Nick looked at the picture in Mrs. Walsh’s hands and thought of the wedding picture Alan kept by his bedside. Mum and Dad looked so young in that picture, he remembered. They looked younger than Dad in this picture.
Furious panic fragmented the images in Nick’s head for a moment. He tried to piece together all this new information until it made sense. It felt like fitting the shards of a broken glass together with his bare hands, but he didn’t care if it hurt as long as he could force the world into a pattern he could understand.
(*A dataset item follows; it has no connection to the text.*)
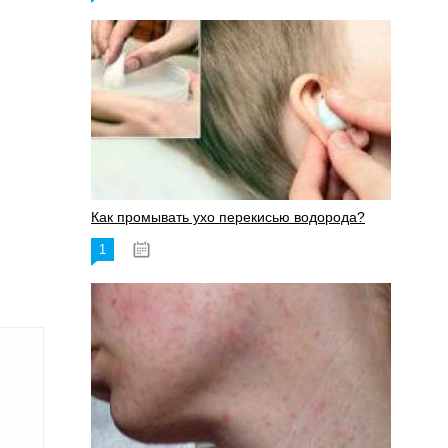
Как промывать ухо перекисью водорода?
1
08.03.2023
So Mum and Dad had been married and separated. That didn’t mean anything. Mum had come back to Dad, then, and he’d taken her in because he’d loved her once. That explained why he’d protected a magician. That made sense. It did not mean that anything in Nick’s life had changed.
“She came back,” he said, trying to sound calm. “Olivia. She and Dad had me—”
“Marie died fifteen years ago,” Mrs. Walsh blurted out. “I was with her. I was with Alan and Daniel the whole time. You must be about seventeen! I don’t know who you are, but I know you’re not Daniel Ryves’s son.”
She looked upset and suspicious at once as she threw the words in his face, but Nick abruptly ceased to care. She’d told him everything she knew now. She didn’t matter anymore. Dad used to keep a lot of pictures, but he’d never seen a picture of Alan when he was younger than four, or of himself when he was younger than one. Mum had returned to Dad — to Daniel Ryves — traumatized, scared, carrying an amulet and a baby.